On June 6, Gibson’s daughters Loretta Lee and Barbara McDonald of Jersey City were by her side as she was honored with a celebration complete with songs, two dozen roses, and a birthday cake.
Legally blind, but in good overall health, Gibson has been coming to the facility for almost 10 years, enjoying the food, games, company, and gossip each day.
She is still quite active, going to church every Sunday, and having her hair and nails done every week. She still attends virtually all family functions, including parties, cookouts, and dinners. Family reunions in Virginia, North and South Carolinas, Michigan, and Disney Word were no problem.
“She’s amazing, she’s absolutely amazing.” – Jamie Ryan
“She said, “That’s the only way to go,” Lee said.
Gibson, a native of Clio, S.C., requires only a walker when out and about. At home, she doesn’t even use one. Gibson has always been a walker.
“When they asked her the secret of her longevity, she said hard work and keep moving,” her daughters said.
“She’s very quiet, but she likes to run with her walker,” said Sunflower administrator Jamie Ryan. “Sometimes we have to chase her. She likes to get up and go.”
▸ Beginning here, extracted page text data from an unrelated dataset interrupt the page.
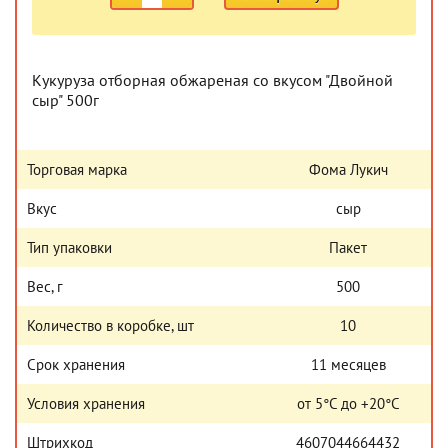
Кукуруза отборная обжареная со вкусом "Двойной
сыр" 500г
Торговая марка
Фома Лукич
Вкус
сыр
Тип упаковки
Пакет
Вес, г
500
Количество в коробке, шт
10
Срок хранения
11 месяцев
Условия хранения
от 5°С до +20°С
Штрихкод
4607044664432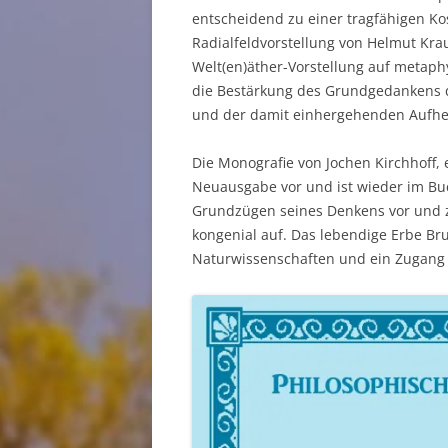
entscheidend zu einer tragfähigen Ko
Radialfeldvorstellung von Helmut Kra
Welt(en)äther-Vorstellung auf metaphy
die Bestärkung des Grundgedankens d
und der damit einhergehenden Aufheb
Die Monografie von Jochen Kirchhoff, 
Neuausgabe vor und ist wieder im Buch
Grundzügen seines Denkens vor und ze
kongenial auf. Das lebendige Erbe Bru
Naturwissenschaften und ein Zugang 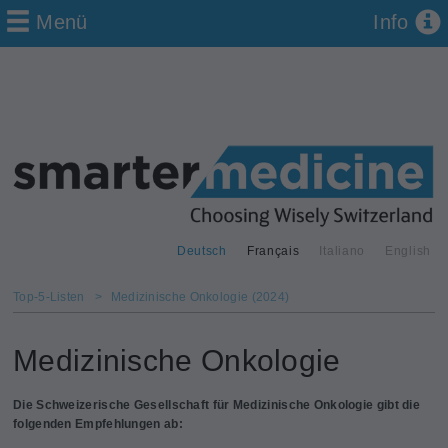
Menü
Info
Deutsch
Français
Italiano
English
Top-5-Listen
>
Medizinische Onkologie (2024)
Medizinische Onkologie
Die Schweizerische Gesellschaft für Medizinische Onkologie gibt die
folgenden Empfehlungen ab: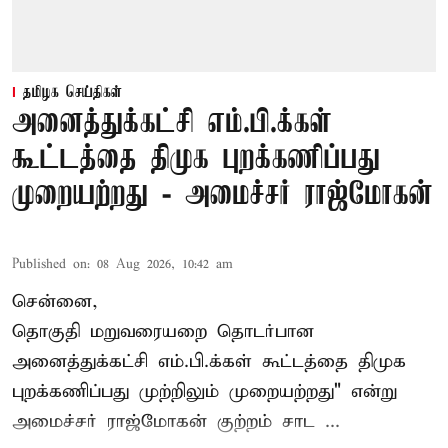
தமிழக செய்திகள்
அனைத்துக்கட்சி எம்.பி.க்கள்
கூட்டத்தை திமுக புறக்கணிப்பது
முறையற்றது - அமைச்சர் ராஜ்மோகன்
Published on
:
08 Aug 2026, 10:42 am
சென்னை,
தொகுதி மறுவரையறை தொடர்பான
அனைத்துக்கட்சி எம்.பி.க்கள் கூட்டத்தை
திமுக
புறக்கணிப்பது முற்றிலும் முறையற்றது" என்று
அமைச்சர் ராஜ்மோகன் குற்றம் சாட ...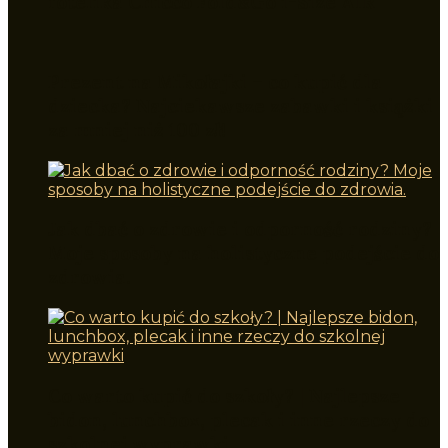
fotelika Chicco Fold&Go i-Size AIR
Prezent na Mikołajki – co kupić dla
dziecka? Najciekawsze zabawki i książki
za mniej niż 100 zł!
Jak dbać o zdrowie i odporność rodziny?
Moje sposoby na holistyczne podejście do
zdrowia.
Co warto kupić do szkoły? | Najlepsze
bidon, lunchbox, plecak i inne rzeczy do
szkolnej wyprawki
On this day of celebration, teacher Elena Troianiello and her third grade class at Midtown Community School showed their respect for Gibson by singing “Happy Birthday” to her.
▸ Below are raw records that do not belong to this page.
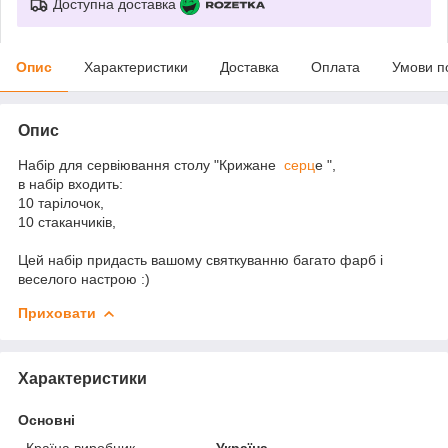
Доступна доставка
Опис
Характеристики
Доставка
Оплата
Умови п
Опис
Набір для сервіювання столу "Крижане
серц
е ",
в набір входить:
10 тарілочок,
10 стаканчиків,
Цей набір придасть вашому святкуванню багато фарб і
веселого настрою :)
Приховати
Характеристики
Основні
Країна виробник
Україна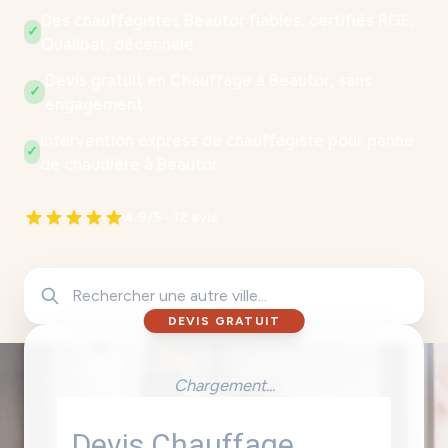
Des chauffagistes Beautor fiables, certifiés RGE,
✓
Qualibat, décennale.
Devis gratuit en Chauffage à Beautor, sans
✓
engagement.
Intervention express de chauffagiste pour panne
✓
de chaudière à Beautor.
4.9/5 - 12 avis
DEVIS GRATUIT
Chargement...
Devis Chauffage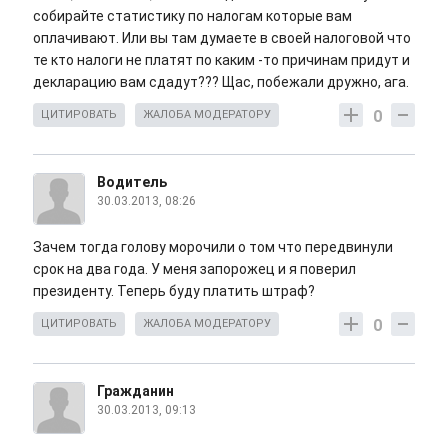
собирайте статистику по налогам которые вам
оплачивают. Или вы там думаете в своей налоговой что
те кто налоги не платят по каким -то причинам придут и
декларацию вам сдадут??? Щас, побежали дружно, ага.
0
ЦИТИРОВАТЬ
ЖАЛОБА МОДЕРАТОРУ
Водитель
30.03.2013, 08:26
Зачем тогда голову морочили о том что передвинули
срок на два года. У меня запорожец и я поверил
президенту. Теперь буду платить штраф?
0
ЦИТИРОВАТЬ
ЖАЛОБА МОДЕРАТОРУ
Гражданин
30.03.2013, 09:13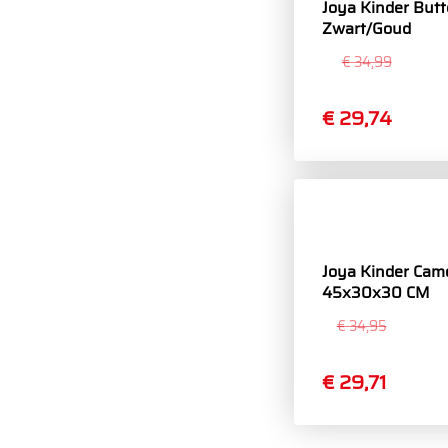
Joya Kinder Butte
Zwart/Goud
€ 34,99
€ 29,74
Joya Kinder Camo
45x30x30 CM
€ 34,95
€ 29,71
“We come by each year to spread a little sunshine to the seniors,” Troianiello said.
“I enjoyed the children,” Gibson said.
Sunflower activities director Diane Najdzin went through a litany of events that had occurred during Gibson’s lifetime and ended her presentation with praise.
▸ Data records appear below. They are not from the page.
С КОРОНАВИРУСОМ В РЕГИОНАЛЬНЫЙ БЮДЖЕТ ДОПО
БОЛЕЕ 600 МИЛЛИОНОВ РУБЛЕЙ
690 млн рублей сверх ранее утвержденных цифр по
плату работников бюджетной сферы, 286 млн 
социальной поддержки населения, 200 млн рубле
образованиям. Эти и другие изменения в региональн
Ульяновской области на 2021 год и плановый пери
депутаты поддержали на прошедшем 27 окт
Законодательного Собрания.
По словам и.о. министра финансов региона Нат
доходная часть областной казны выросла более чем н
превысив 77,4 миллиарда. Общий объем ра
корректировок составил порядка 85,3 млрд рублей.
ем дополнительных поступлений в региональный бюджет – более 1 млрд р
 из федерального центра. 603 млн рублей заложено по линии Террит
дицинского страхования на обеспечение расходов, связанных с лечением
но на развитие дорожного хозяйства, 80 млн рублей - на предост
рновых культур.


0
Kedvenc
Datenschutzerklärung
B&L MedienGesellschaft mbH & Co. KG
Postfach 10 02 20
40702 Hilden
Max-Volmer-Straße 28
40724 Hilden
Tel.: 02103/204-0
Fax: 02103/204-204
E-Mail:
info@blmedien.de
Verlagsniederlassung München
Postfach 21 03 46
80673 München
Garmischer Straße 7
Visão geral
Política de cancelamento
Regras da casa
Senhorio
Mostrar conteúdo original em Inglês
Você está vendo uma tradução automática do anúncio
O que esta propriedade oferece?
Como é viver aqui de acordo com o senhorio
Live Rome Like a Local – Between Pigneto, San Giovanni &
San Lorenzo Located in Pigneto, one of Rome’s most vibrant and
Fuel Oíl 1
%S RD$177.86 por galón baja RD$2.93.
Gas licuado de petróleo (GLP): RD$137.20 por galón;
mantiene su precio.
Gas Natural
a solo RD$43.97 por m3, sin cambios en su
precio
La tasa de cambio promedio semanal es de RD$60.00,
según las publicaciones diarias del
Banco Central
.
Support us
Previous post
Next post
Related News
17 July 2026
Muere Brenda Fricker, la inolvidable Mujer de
“You deserve a standing ovation, an honor, a salute,” she said. “You have done more in a lifetime than most can ever dream of.”
Gibson is the proud matriarch of a large family. She has 14 grandchildren, 10 great grandchildren, and one great, great grandchild.
A full life
Gibson worked as an assembler for Emerson television and radio for many years before retiring.
Following that, she went to school for tailoring, which she did for another 10 years as a second career. Gibson was married once; her husband died in 1975. She has outlived two of her five children.
Not one to live in the past, Gibson knows what the internet and email are.
Smiling whenever her food comes at the center, Gibson still lives her life to the fullest.
“She’s amazing, she’s absolutely amazing,” said Ryan.